Lunch By the time I'm done with those and ready to tackle what's up for the day, it's almost lunch time - time to look at what's in my kitchen and plug in those ingredients as keywords in Google, plus the word 'recipe'. It delivers recipe search results that include all the ingredients I currently have; time to roll up the sleeve, fire up the stove and try on a new recipe. Usually, with a little adjustment, I get good results.
Setbacks The primary reasons I've used for my move to Sagada no longer hold true. I thought I'd learn to make pottery from the ceramic center and learn cooking from the resident French chef. It didn't really pan out, not through lack of initiative on my part. Surprisingly, none of these setbacks have diminished my motivation to continue my stay here. Sagada by far, exceeds my expectation. I keep faith on the notion that there's something else that awaits me here (but hey, I'm not holding my breath). I maintain my openness and nurture that subtle voice inside me. Taking its counsel has done me good. If not for anything else, Sagada is its own reward.
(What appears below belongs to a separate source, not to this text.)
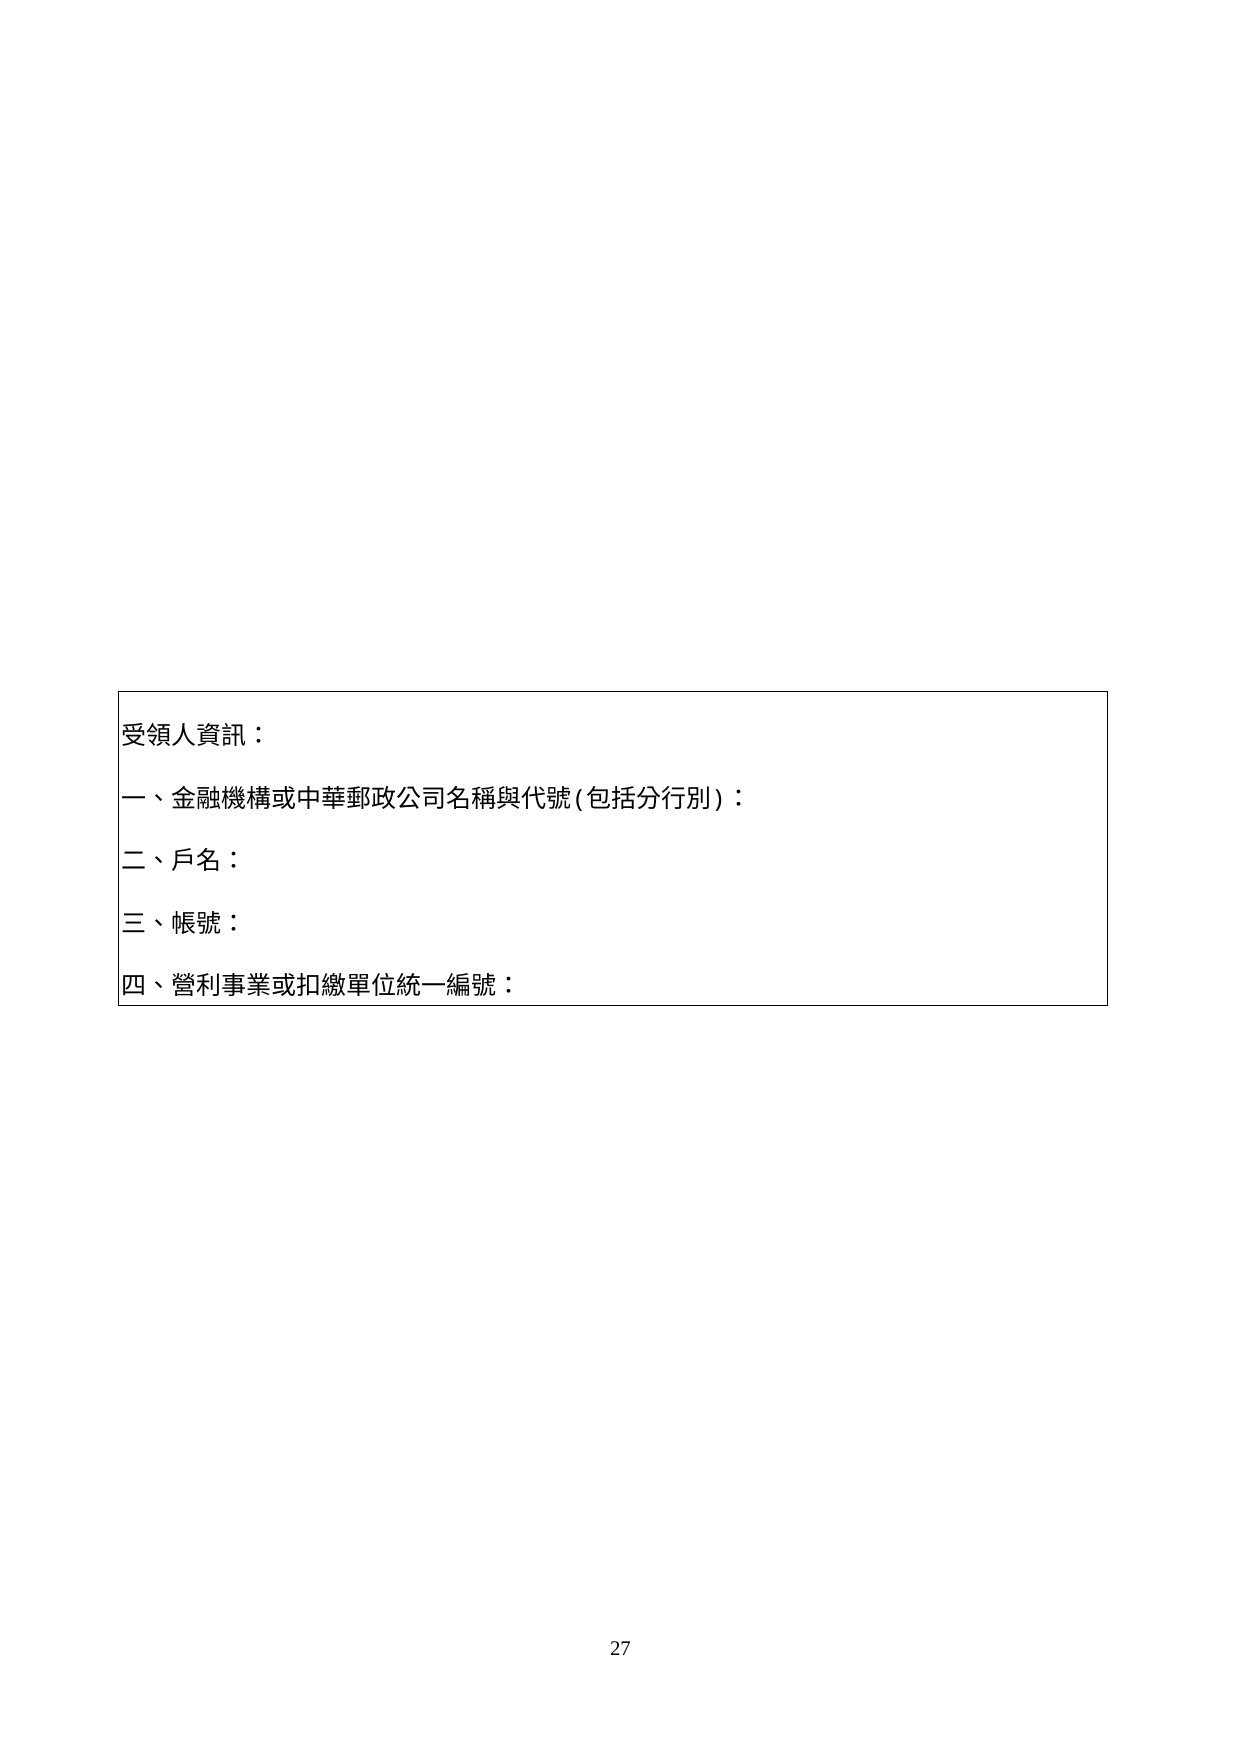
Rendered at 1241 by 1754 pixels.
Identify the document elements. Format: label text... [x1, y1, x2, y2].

table_cell [1108, 691, 1191, 1005]
table_cell 受領人資訊： 一、金融機構或中華郵政公司名稱與代號(包括分行別)： 二、戶名： 三、帳號： 四、營利事業或扣繳單位統一編號： [119, 692, 1107, 1005]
Google The evening is usually for techie stuff, primarily Google. I really appreciate Google's community-based ongoing contribution in pushing the boundaries of the web. It's more than just a search engine and email. There's now the popular Google Earth, Google Maps, website language translation, etc. On the enterprise level, they provide web analytics (site tracking), site search capability, keyword campaign (AdWords), campaign tracking...the list goes on. As a web designer, I'm a kid lost in Disneyland with all of these toys. I could imcmerse myself into the Google universe and not come back. It's hard to imagine life without Google. Google, you guys rock!
Ending Thoughts 6 months and still going strong. 1 more week? 1 more year? for good? The lure of packing up to live in another place is always there - Hong Kong and Bangkok call out. But as long as it still works out, Sagada is home.
Notwithstanding you've come reading this far, I know what's going on inside your head....did French really get him laid? Ha-ha. As a gentleman, my lips are sealed.